Somewhat akin to the membership model but having an even longer pedigree is the subscription model that was common in 18th-century England. This was not subscription in the sense we know from journal publishing today. Rather, it was a scheme whereby a publisher would float a proposal for a book with booksellers and/or a group of individual “subscribers” and then only proceed with publication of the book if a sufficient number of commitments for orders had been solicited up front. An idea like this was broached recently by Eric Hellman when he suggested that library acquisitions collectives organize themselves along these lines. This would take “patron-driven acquisitions” one step further, in that no book would even be produced unless the collective came forward with an order for a minimum number of copies. This approach would remove the element of speculation from the system and be more economically efficient in many respects, but it might also lead to some downsides, like pioneering works not being published because they are ahead of their time and the “subscribers” would not be willing to bet on ideas too far out in front of what Tom Kuhn called the reigning paradigms. I explore the possibilities of a subscription model in this sense further in my essay titled “Back to the Future” (a revision of my Charleston 2010 talk) now accessible here: http://www.psupress.org/news/SandyThatchersWritings.html.

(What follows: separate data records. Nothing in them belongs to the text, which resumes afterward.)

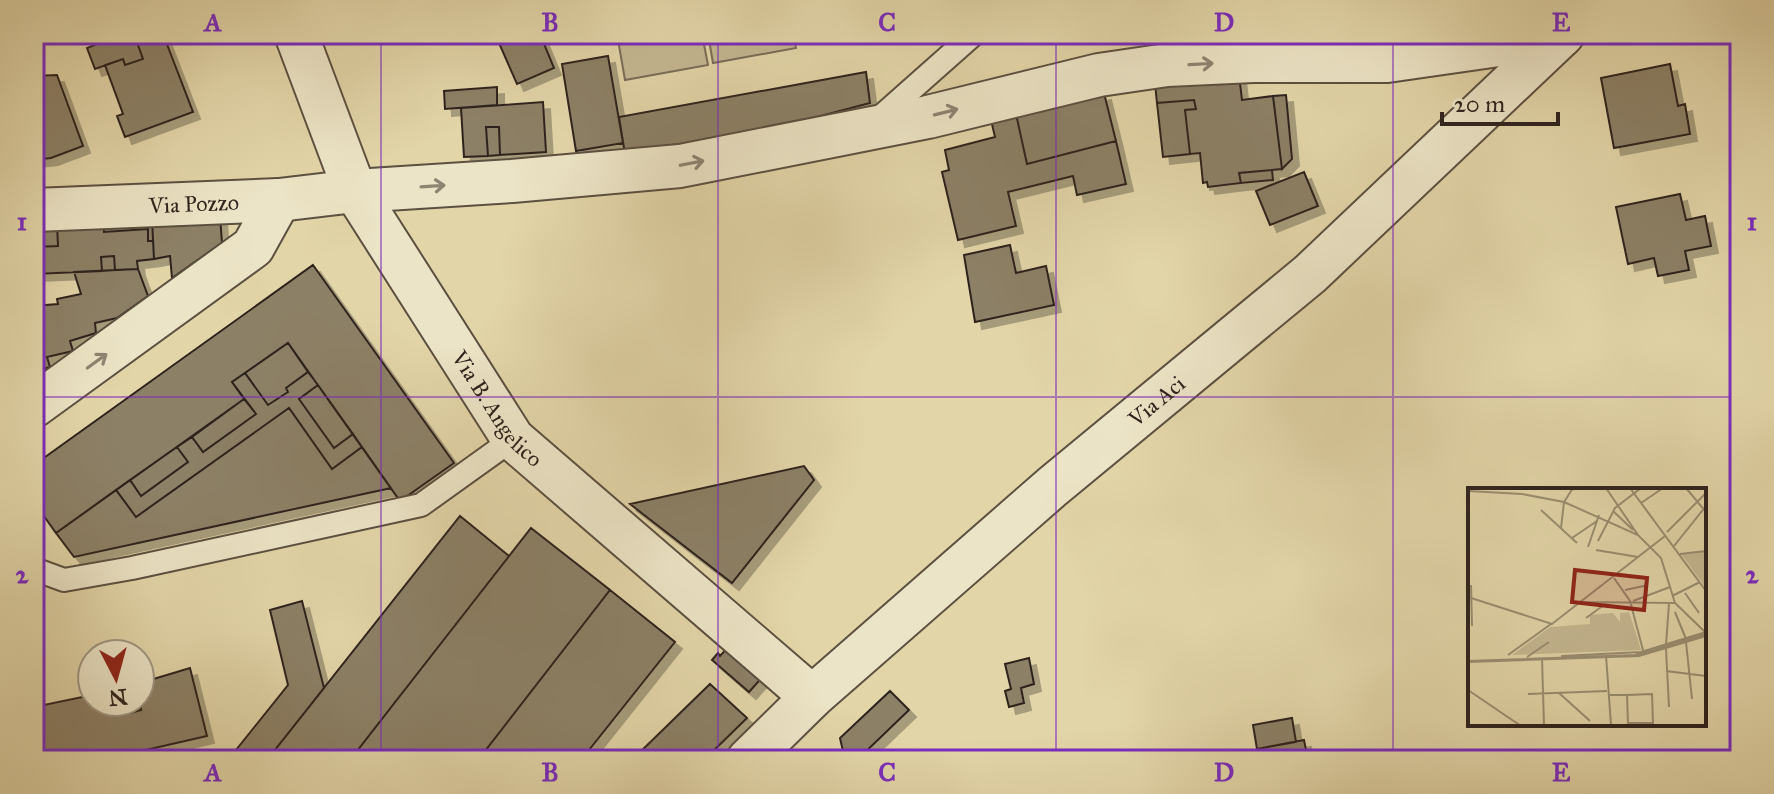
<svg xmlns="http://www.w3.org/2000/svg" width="1774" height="794" font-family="'IM FELL Great Primer',serif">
<defs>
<filter id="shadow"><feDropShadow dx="7" dy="7" stdDeviation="0" flood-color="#0004"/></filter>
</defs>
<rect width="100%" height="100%" fill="#e2d5a8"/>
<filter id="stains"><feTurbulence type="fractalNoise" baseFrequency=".0025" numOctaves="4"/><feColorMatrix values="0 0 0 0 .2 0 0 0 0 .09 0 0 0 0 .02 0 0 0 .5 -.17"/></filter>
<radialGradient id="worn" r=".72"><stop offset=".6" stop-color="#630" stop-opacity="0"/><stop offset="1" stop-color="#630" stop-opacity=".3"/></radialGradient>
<path fill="#c4b791" stroke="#7a6d58" stroke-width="2" d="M617,34H702L708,65L625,80Z
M708,34H793L796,48L713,63Z"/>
<path fill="#8c8066" stroke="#2f231e" stroke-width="2" filter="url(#shadow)" d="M112,34H134L143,59L125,65L123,59L95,69L87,48L114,37Z
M134,34H163L193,112L125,137L117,116L123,114L105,65L123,59L125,65L143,59Z
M495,34H540L554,68L517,84Z
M608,56L623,143L576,151L562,64Z
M1670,64L1678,106L1685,104L1690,134L1614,148L1601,78Z
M866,72L870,103L748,135L627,151L624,148L619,117Z
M57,75L83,146L51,158L34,160V76Z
M1239,75L1242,100L1273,96L1282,169L1239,173L1241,183L1208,187L1207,182L1203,183L1200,153L1190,154L1185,110L1196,109L1194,100L1157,103L1155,84Z
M497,87V105L445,109L444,91Z
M1104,93L1116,141L1027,164L1016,114Z
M1286,95L1292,159L1282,169L1273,96Z
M1194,100L1196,109L1185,110L1190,154L1163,157L1157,103Z
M543,102L546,152L500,155L499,127H486L488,156L464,157L461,108Z
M1016,114L1027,164L1116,141L1126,184L1077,195L1073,176L1008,192L1016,226L958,240L942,172L949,170L945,150L995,137L991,120Z
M486,127H499L500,155L488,156Z
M1272,170L1273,180L1241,183L1239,173Z
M1304,172L1318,206L1270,225L1256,191Z
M1680,194L1686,220L1705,216L1711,246L1685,251L1689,270L1658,276L1654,258L1628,264L1616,207Z
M220,216L222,243L172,278L170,256L154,259L152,219Z
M152,219L153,240L148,241V229L104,232L103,221Z
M103,221L104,232L148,229V241L153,240L154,259L137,261L138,269L115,270L114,256L101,257L102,271L34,274V247L58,246L57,224Z
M57,224L58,246L34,247V225Z
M1010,245L1016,273L1046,266L1054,305L975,322L964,255Z
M114,256L115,270L102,271L101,257Z
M313,265L454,463L400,501L288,343L232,382L244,399L56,533L34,502V465Z
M138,269L148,296L117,318L95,323L96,333L70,341L73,351L47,357L50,367L34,372V306L58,304L57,299L81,294L74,272Z
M288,343L308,372L286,388L288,392L268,405L245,373Z
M308,372L318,385L299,399L334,448L353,434L362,447L332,469L289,408L136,517L116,490L130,480L141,496L188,462L177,447L192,437L203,452L256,414L232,382L245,373L268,405L288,392L286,388Z
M318,385L353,434L334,448L299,399Z
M244,399L256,414L203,452L192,437Z
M289,408L332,469L362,447L391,488L74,557L56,533L116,490L136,517Z
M177,447L188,462L141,496L130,480Z
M804,466L814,480L732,583L630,504Z
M460,516L509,556L350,760H267Z
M531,528L610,590L478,760H350Z
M610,590L675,642L581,760H478Z
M302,601L324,688L267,760H228L288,685L270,610Z
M731,644L767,672L749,692L712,660L718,653L720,656Z
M1029,658L1034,684L1021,688L1024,703L1009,707L1005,691L1011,689L1005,664Z
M190,668L207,736L102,760H34V707L92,695V702H118L123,715L141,710L140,683Z
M710,684L747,718L704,760H638L635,757Z
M890,691L909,710L857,760H845L840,738Z
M118,702H140L141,710L123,715Z
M1292,718L1296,742L1257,749L1253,725Z
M1304,740L1308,760H1259L1257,749Z"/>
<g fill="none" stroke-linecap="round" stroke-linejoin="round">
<g stroke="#5c5040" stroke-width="26">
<path id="service" d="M877,120L974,34
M34,569L64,580L132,568L421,505L513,439"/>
</g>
<g stroke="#5c5040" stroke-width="46">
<g id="minor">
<path id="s1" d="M296,34L355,191L513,439L812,697"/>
<path id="s2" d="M34,210L279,200L355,191L512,181L680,166L928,117L1099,75L1167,65L1253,61H1387L1561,36"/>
<path d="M34,406L253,247L279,200"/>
<path id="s3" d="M748,760L812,697L1052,487L1310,274L1563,34"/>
</g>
</g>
<use href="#service" stroke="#ece4c6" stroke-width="22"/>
<use href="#minor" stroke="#ece4c6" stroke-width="42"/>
</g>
<defs><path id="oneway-shaft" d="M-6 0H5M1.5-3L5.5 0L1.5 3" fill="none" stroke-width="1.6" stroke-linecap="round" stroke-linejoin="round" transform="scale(2)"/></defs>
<g stroke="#8e8472">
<use href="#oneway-shaft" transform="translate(1201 64) rotate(-3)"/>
<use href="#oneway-shaft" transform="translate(946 112) rotate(-14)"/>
<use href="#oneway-shaft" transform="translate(692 163) rotate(-11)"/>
<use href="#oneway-shaft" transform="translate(433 186) rotate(-4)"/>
<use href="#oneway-shaft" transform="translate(97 361) rotate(-36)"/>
</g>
<path fill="none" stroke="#7b2cbf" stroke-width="2" stroke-opacity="0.55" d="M381,34V760M718,34V760M1056,34V760M1393,34V760M34,397H1740"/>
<g text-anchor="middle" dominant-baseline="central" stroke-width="6" stroke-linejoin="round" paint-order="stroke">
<g font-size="22" fill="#2f231e" stroke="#ece4c6">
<text stroke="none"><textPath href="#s2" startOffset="160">Via Pozzo</textPath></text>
<text stroke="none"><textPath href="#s3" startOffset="544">Via Aci</textPath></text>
<text stroke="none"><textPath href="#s1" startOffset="428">Via B. Angelico</textPath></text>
</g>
</g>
<g transform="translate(1468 488)">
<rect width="238" height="238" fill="#e2d5a8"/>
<path d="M238,63V100L213,66ZM161,124L173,162L44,167L82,139L122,136V127L145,125L152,134V125Z" fill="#c4b791"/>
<path fill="none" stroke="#9a8e71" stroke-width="2" d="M138,0L170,47M162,0L238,103M218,0L238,24M0,3L54,6L96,14L170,47L193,70L207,115M173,15L195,0M73,22L109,55M145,23L165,42M93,40L96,14L105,0M199,44L238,5M104,50L129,33M130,53L147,20L173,0M206,58L238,18M120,59L131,27M128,62L170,69M212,66L238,63M146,90L162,113L176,166M3,97L4,138M157,102L176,98L179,104M217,105L231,125M204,108L232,94M0,109L84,136L197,48M165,113L202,99M112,114L207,115M207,115L237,144M207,124L218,151M118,130L140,114M218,154L224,211M198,157L201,115M198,161L201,219M40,167L83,136M138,167L143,237M93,168L173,164L238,144M59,169L81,154M74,170L76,238M0,173L167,167L238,146M0,174L171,168L238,148M198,183L238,188M0,202L53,238M91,205L122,233M60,206L139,203M159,207L184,206L185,235H161M132,238L160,237L159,207H142"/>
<path fill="#8f2418" fill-opacity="0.15" stroke="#8f2418" stroke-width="4" d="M107,82L179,90L176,122L104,114Z"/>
<rect width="238" height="238" fill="none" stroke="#2f231e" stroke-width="4"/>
</g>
<rect width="1774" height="794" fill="none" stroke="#e2d5a8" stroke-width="88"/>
<g transform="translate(116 678) rotate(174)"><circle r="38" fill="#ece4c6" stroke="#a09783" stroke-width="2"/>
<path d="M0-6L14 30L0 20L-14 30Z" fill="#8f2418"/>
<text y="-12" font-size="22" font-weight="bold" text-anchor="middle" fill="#2f231e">N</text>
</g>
<path d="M1442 112v12h116v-12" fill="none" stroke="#2f231e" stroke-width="4"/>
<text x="1454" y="112" font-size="24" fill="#2f231e" stroke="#ece4c6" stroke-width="6" paint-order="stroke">20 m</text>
<rect x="44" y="44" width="1686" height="706" fill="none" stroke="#7b2cbf" stroke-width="3"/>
<g font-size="26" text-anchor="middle" font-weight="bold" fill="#7b2cbf">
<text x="213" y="31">A</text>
<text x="550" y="31">B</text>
<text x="887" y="31">C</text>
<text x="1224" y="31">D</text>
<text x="1561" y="31">E</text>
<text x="22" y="230">1</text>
<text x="1752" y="230">1</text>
<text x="22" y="583">2</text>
<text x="1752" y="583">2</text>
<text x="213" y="781">A</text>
<text x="550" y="781">B</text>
<text x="887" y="781">C</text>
<text x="1224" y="781">D</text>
<text x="1561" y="781">E</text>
</g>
<rect width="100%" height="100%" filter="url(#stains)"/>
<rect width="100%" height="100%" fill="url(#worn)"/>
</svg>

I’ve appreciated your perspective on business models in scholarly publishing for many years. I focus on the broader B2B publishing market, but with my current specialization in healthcare information I straddle B2B, scholarly, and B2C markets.
My colleagues at InfoCommerce Group developed a business model taxonomy for the business to business data publishing segment, but the revenue model options apply equally well to scholarly publishing and other publishing market segments. The taxonomy framework can be downloaded for free here: http://infocommercegroup.com/taxonomies/.
I’d be interested in hearing feedback on the business model framework from the Scholarly Kitchen readership. (You’ll note that we haven’t created a separate healthcare industry taxonomy, primarily because the general framework applies there, too.)